The behavioral genetic analyses of the two six-variable time-ordered sequences taken from our phenotypic model of fertility motivations and their outcomes provide evidence that one or more genes and their network have additive effects on the number of children desired and that these effects are passed downstream in the sequence to the number of children expected, the timing of the next child, and the final number of children born. It also provides evidence that one or more other genes and their network may have additive effects on gender role attitudes and that some of this effect may be passed downstream to the child-timing and child-number outcomes. The behavioral genetic analyses also indicate that there are no genetic sources of variation associated with either educational or child-timing expectations. Because the biometric findings indicate that all the genetic variation associated with child-number intentions is passed through from child-number desires, the overall conclusion is that intentions are not associated with genetic influences other than those associated with their domain-specific precursor desires.
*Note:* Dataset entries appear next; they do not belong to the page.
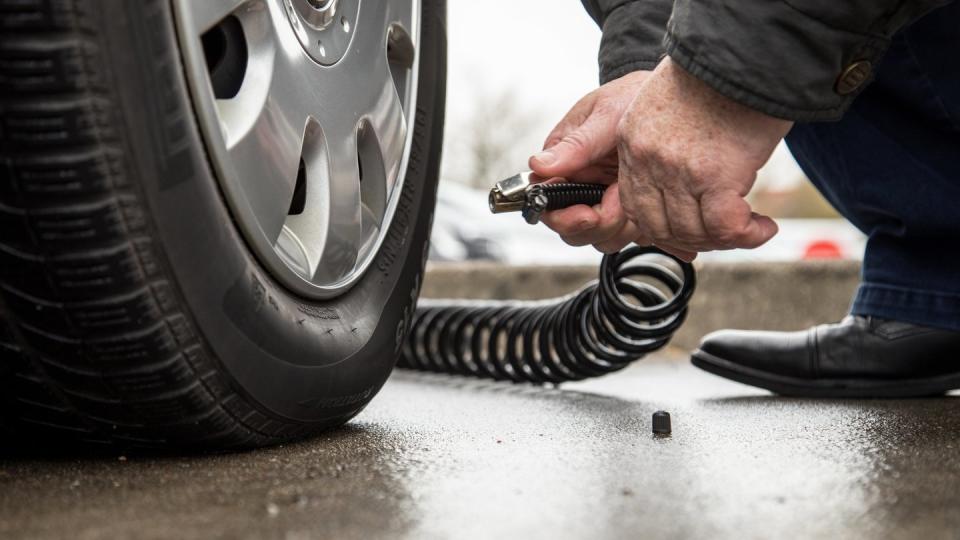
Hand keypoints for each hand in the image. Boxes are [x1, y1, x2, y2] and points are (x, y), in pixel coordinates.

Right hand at [529, 71, 667, 255]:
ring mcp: (606, 199)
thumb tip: (537, 166)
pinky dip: (648, 231)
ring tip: (641, 198)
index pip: (547, 203)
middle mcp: (581, 185)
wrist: (674, 95)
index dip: (565, 217)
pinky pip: (632, 234)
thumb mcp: (606, 114)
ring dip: (623, 228)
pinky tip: (657, 214)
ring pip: (603, 237)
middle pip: (574, 230)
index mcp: (563, 162)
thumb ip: (575, 144)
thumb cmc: (632, 96)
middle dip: (598, 225)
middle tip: (620, 204)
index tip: (588, 214)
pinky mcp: (631, 207)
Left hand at [615, 58, 793, 258]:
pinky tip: (762, 226)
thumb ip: (660, 147)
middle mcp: (649, 158)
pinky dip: (747, 235)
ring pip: (691, 231)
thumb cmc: (715, 77)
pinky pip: (725, 227)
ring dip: (724, 238)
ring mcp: (678, 170)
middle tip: (723, 232)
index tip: (688, 228)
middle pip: (658, 226)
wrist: (745, 51)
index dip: (662, 225)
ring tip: (747, 227)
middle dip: (694, 237)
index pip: (634, 204)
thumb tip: (678, 188)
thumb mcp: (665, 108)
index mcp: (632, 141)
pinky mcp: (715, 176)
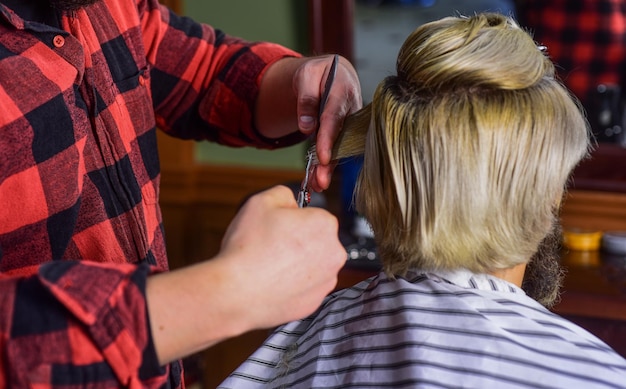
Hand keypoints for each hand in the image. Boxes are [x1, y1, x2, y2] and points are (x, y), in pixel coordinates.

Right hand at [217, 185, 346, 328]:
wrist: (237, 292)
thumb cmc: (249, 247)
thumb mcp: (261, 201)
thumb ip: (283, 193)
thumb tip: (291, 201)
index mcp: (325, 224)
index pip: (313, 215)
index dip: (292, 220)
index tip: (276, 228)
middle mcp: (334, 253)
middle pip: (316, 241)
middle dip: (298, 242)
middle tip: (271, 246)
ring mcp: (327, 281)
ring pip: (312, 265)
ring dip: (296, 264)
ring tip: (269, 266)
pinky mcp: (316, 302)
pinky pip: (305, 288)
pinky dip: (292, 285)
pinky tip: (273, 283)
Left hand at [256, 55, 361, 190]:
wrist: (331, 72)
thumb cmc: (318, 73)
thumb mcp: (306, 76)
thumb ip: (306, 98)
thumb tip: (306, 126)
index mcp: (343, 89)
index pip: (334, 116)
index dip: (329, 138)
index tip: (323, 157)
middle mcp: (352, 108)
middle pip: (340, 137)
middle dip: (331, 161)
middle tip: (320, 180)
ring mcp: (351, 121)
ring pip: (339, 147)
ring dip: (328, 168)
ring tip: (317, 185)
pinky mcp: (346, 131)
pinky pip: (336, 148)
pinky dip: (327, 164)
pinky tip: (318, 180)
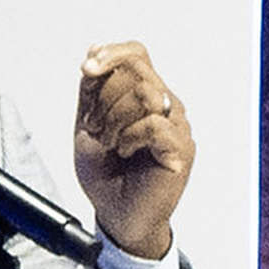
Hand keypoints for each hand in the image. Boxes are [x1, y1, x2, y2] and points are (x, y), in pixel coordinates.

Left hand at [74, 39, 193, 260]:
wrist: (115, 216)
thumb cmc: (106, 176)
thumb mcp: (87, 125)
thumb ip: (92, 91)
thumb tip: (94, 52)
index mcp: (145, 96)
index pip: (137, 54)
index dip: (112, 53)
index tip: (88, 68)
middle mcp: (165, 106)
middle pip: (137, 71)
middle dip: (105, 97)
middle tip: (97, 128)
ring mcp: (176, 127)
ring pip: (147, 94)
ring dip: (115, 117)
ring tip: (110, 142)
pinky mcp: (180, 149)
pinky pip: (155, 124)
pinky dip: (130, 136)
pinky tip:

Finally, the magnitude of the genetic influence passed through from the fertility motivation precursors to the fertility outcomes appears appreciable but must be considered in light of all the other genetic effects that may be acting to affect fertility outcomes.

Footnotes

This study was supported by National Institutes of Health Grant R01 HD43265.

1.

The kinship links for the NLSY79 respondents are publicly available and can be obtained by contacting Joe Rodgers at jrodgers@ou.edu. See also Rodgers, Bard, and Miller (2007) for a discussion of the NLSY79 links used in this article; van den Oord and Rowe (2000) for a discussion of the NLSY-Children links; and Rodgers et al. (2008) for research using cross-generational links.

2.

Although these two averaging techniques reduce the precision of the analysis and potentially introduce some bias, a large body of previous research by Rodgers and colleagues supports the assumptions underlying this approach. See, for example, Rodgers, Rowe, and May (1994) and Van Hulle et al. (2007) for empirical studies using the NLSYC kinship links; see Rodgers, Bard, and Miller (2007) and Rodgers, Buster, and Rowe (2001) for empirical studies using the NLSY79 kinship links.